UF Health evaluated the GatorTron model on four key NLP tasks, including clinical concept extraction, clinical relationships extraction, medical natural language inference, and medical questions and answers.
“For clinical concept extraction, the GatorTron model performed state-of-the-art on all three benchmarks, including the 2010 i2b2, 2012 i2b2, and 2018 n2c2 publicly available datasets,” remarked Bian. “When it comes to relationship extraction, GatorTron outperformed other BERT models pre-trained in clinical or biomedical fields, such as: B. ClinicalBERT, BioBERT and BioMegatron, clearly.

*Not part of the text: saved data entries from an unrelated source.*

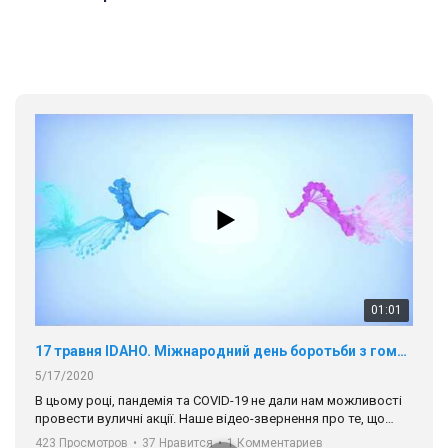
5/17/2020
В цьому році, пандемія та COVІD-19 не дали нам можливості
провести вуличні акції. Наше відео-звернення про те, що
навіть коли ми у різних містах та не можемо зустрінеться, ми
423 Просмотров
•
37 Нравится
•
1 Комментариев
разом. Ми закликаємо всіх хто поділяє цінності рівності та
солідарності, приєднатися до нас. Регіональні підрозділи
ГАУ є в 16 областях України.
Разом наш голос лунає гучніше!
00:58
Зупинимо насильство проти ЛГБТ в Україні! Stop violence against LGBT in Ukraine!
6/30/2017
Емоційний та вражаючий промо-ролік на конкурс PACT, який
представляє програму "Гей-альянс Україна" з протидії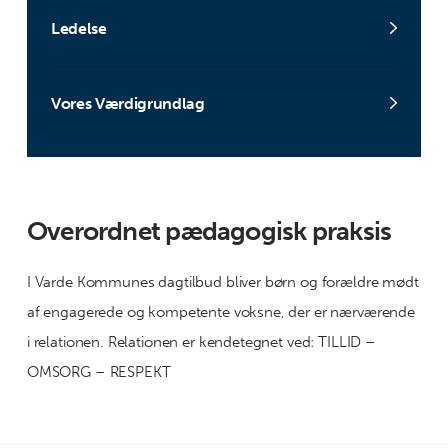
Ledelse
Vores Værdigrundlag
Overordnet pædagogisk praksis
I Varde Kommunes dagtilbud bliver børn og forældre mødt
af engagerede og kompetente voksne, der er nærværende
i relationen. Relationen er kendetegnet ved: TILLID –
OMSORG – RESPEKT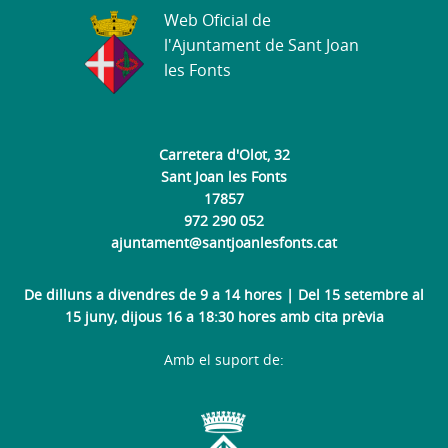
Web Oficial de
l'Ajuntament de Sant Joan
les Fonts
Carretera d'Olot, 32
Sant Joan les Fonts
17857
972 290 052
ajuntament@santjoanlesfonts.cat
De dilluns a divendres de 9 a 14 hores | Del 15 setembre al
15 juny, dijous 16 a 18:30 hores amb cita prèvia
Amb el suport de:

“For medical inference in natural language and for questions and answers, GatorTron has achieved new state-of-the-art performances on both benchmark data sets – medNLI and emrQA,” he added.
ADVICE FOR OTHERS
There is increasing interest in the use of NLP models to extract patient information from clinical narratives, with state-of-the-art pre-trained language models being key components.
“A well-trained large language model could fine-tune many downstream NLP tasks, such as: Medical chatbots, automated summaries, medical Q&A, and clinical decision support systems, ”advised Wu. “When developing large transformer-based NLP models, it is recommended to examine different model sizes – number of parameters – based on your local clinical data.
“When applying these large transformer-based NLP models, healthcare providers need to think about the real-world configurations,” he concluded. “For example, these large transformer-based NLP models are very powerful solutions for high-performance servers, but they cannot be deployed on PCs.”